11.9                 Assignment. You will not assign or transfer this Agreement without our prior written consent, except that you may assign this Agreement to a successor by reason of merger, reorganization, sale of all or substantially all of your assets, change of control or operation of law, provided such successor is not a competitor of ours.

11.10            No Third-Party Beneficiaries. Nothing in this Agreement, express or implied, is intended to or will confer upon any third-party person or entity any right, benefit or remedy of any nature whatsoever under or by reason of this Agreement.

11.11            Contract for Services. This Agreement is a contract for the provision of services and not a contract for the sale of goods. The provisions of the Uniform Commercial Code (UCC), the Uniform Computer Information Transaction Act (UCITA), or any substantially similar legislation as may be enacted, will not apply to this Agreement. If you are located outside of the territory of the United States, the parties agree that the United Nations Convention on Contracts for the International Sale of Goods will not govern this Agreement or the rights and obligations of the parties under this Agreement.

11.12            Authority. Each party represents and warrants to the other that it has full power and authority to enter into this Agreement and that it is binding upon such party and enforceable in accordance with its terms.

11.13            Survival. The following sections will survive the expiration or termination of this Agreement: ‘Definitions,’ ‘Fees,’ ‘Prohibited and Unauthorized Use,’ ‘Early Cancellation,’ ‘Termination for Cause,’ ‘Suspension for Prohibited Acts,’ ‘Suspension for Non-Payment,’ ‘Suspension for Present Harm,’ ‘Suspension and Termination of Free Services,’ ‘Effect of Termination or Expiration,’ ‘Intellectual Property,’ ‘Customer’s Proprietary Rights,’ ‘Confidentiality,’ ‘Publicity,’ ‘Indemnification,’ ‘Disclaimers; Limitations of Liability,’ ‘Miscellaneous’ and ‘Contracting Entity.’ 
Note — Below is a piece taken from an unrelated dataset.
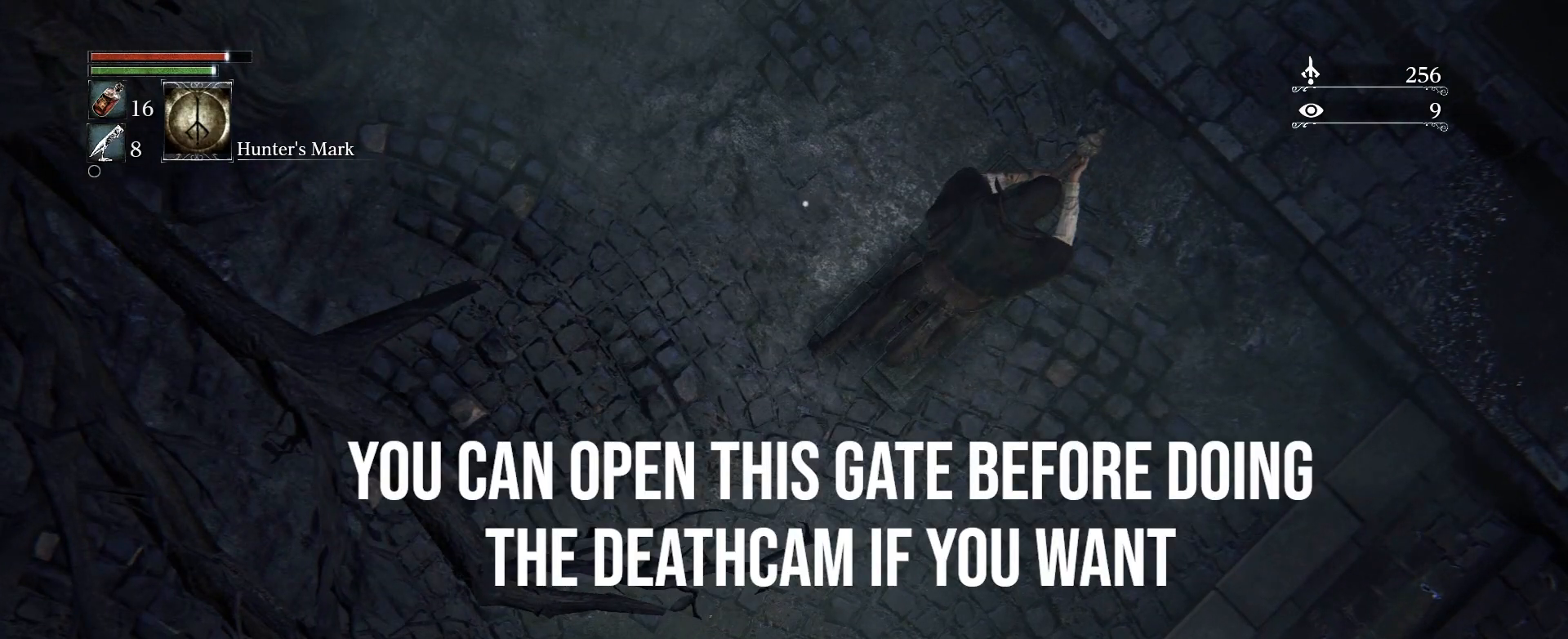
{"buttons": [], "left_stick": "center", "right_stick": "center", "events": []}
11.14            Precedence. In the event of a conflict between the terms of the Agreement and an Order, the terms of the Order will control, but only as to that Order.
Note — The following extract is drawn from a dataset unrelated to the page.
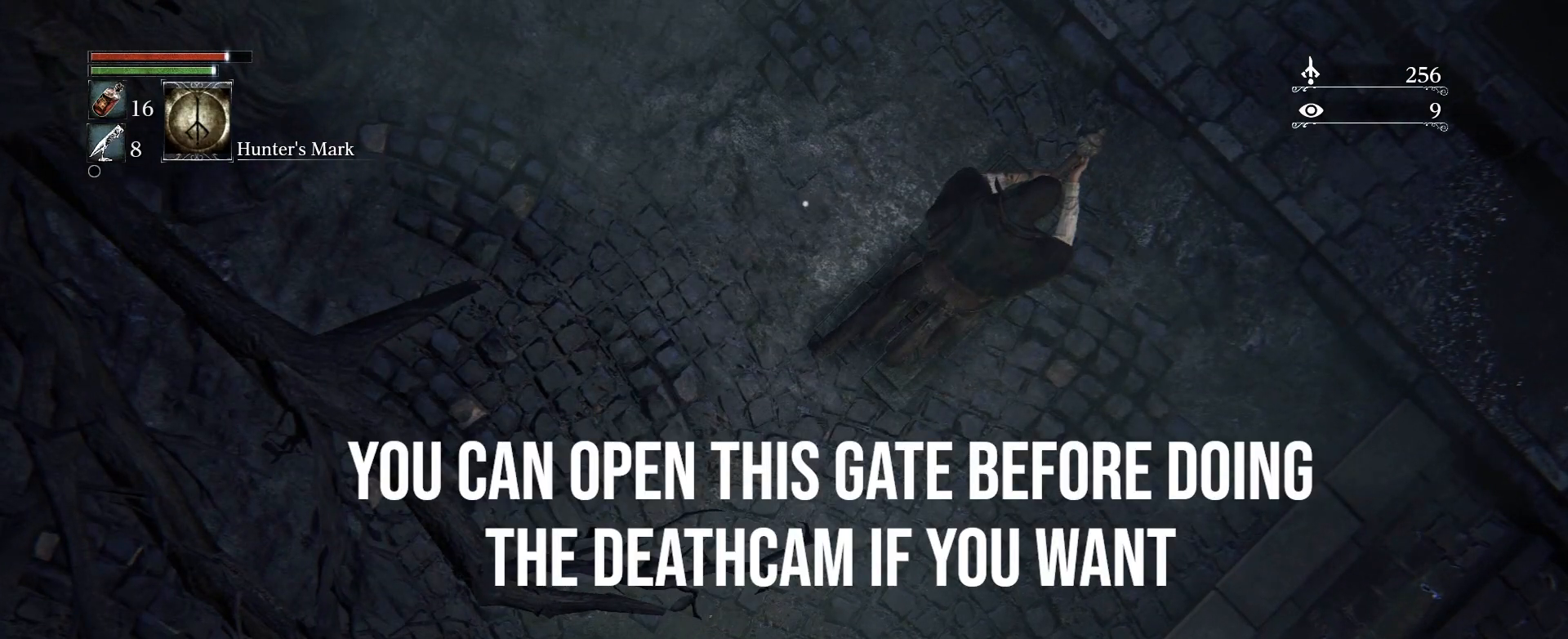
{"buttons": [], "left_stick": "center", "right_stick": "center", "events": []}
11.15            Governing law and jurisdiction. The Agreement and Order Form shall be governed by and construed in accordance with the laws of Norway.

If at any time a dispute, controversy, or claim arising out of or in connection with this Agreement, its interpretation, construction or performance, or the breach or enforcement thereof, or any claims or disputes that in any way concern the conduct of any Party in connection with this Agreement or otherwise (whether in contract, in tort, or based on statute or regulation) shall arise, then any Party shall give notice to the other Party in writing of the existence of such dispute, controversy, or claim, specifying its nature and the point of issue. The Parties shall have sixty (60) days from the date of such notice, or such later period as may be agreed, to resolve such dispute, controversy, or claim amicably.
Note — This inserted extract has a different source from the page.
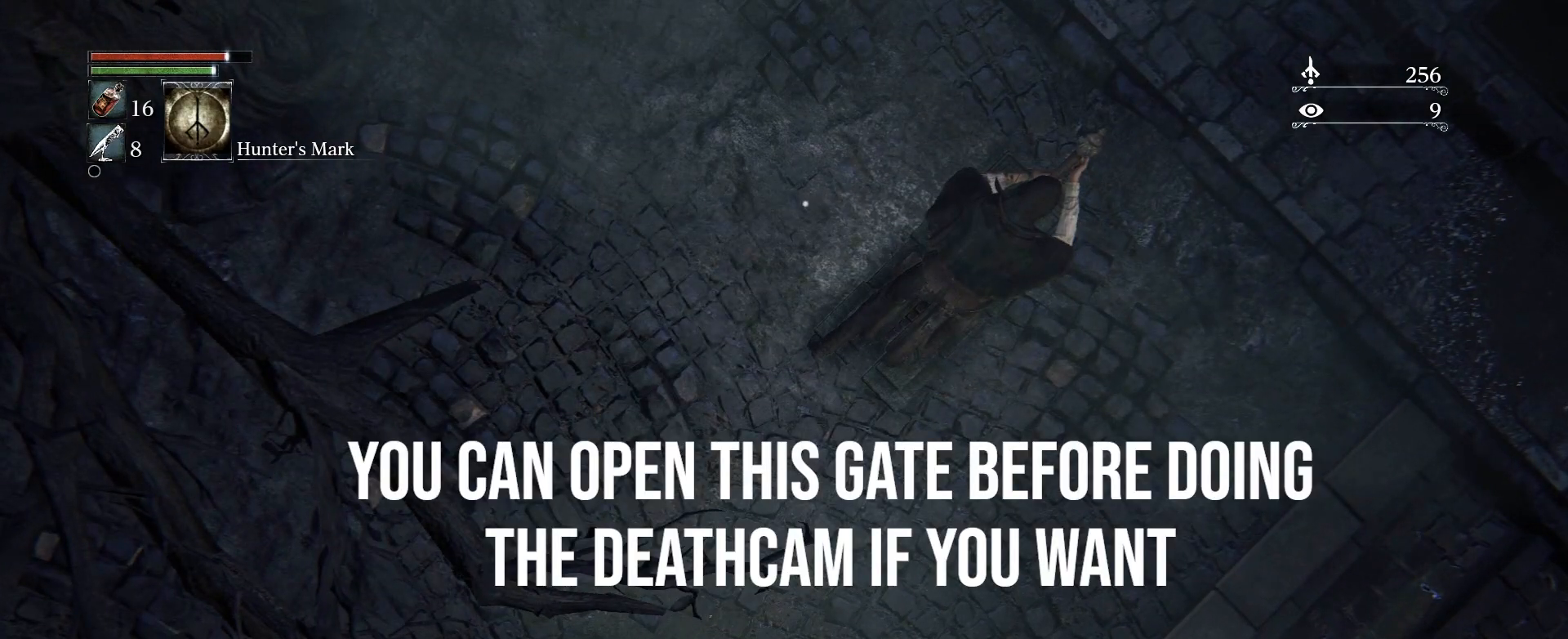
{"buttons": [], "left_stick": "center", "right_stick": "center", "events": []}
Disputes, controversies, or claims among the Parties that remain unresolved at the expiration of the period specified above may be referred by either Party to and shall finally and exclusively be settled by arbitration.

The arbitration shall be exclusively conducted in accordance with the Arbitration Rules of the Oslo Chamber of Commerce (the “OCC Rules”), which are deemed to be incorporated by reference herein. The number of arbitrators shall be determined in accordance with the OCC Rules. The seat, or legal place, of arbitration shall be in Oslo, Norway, and the language of the arbitration shall be English.

12.    CONTRACTING ENTITY

12.1                 Contracting entity. The Cloudberrie contracting entity shall be Cloudberrie AS (with registration number 918 033 572) unless otherwise specified in the applicable Order Form.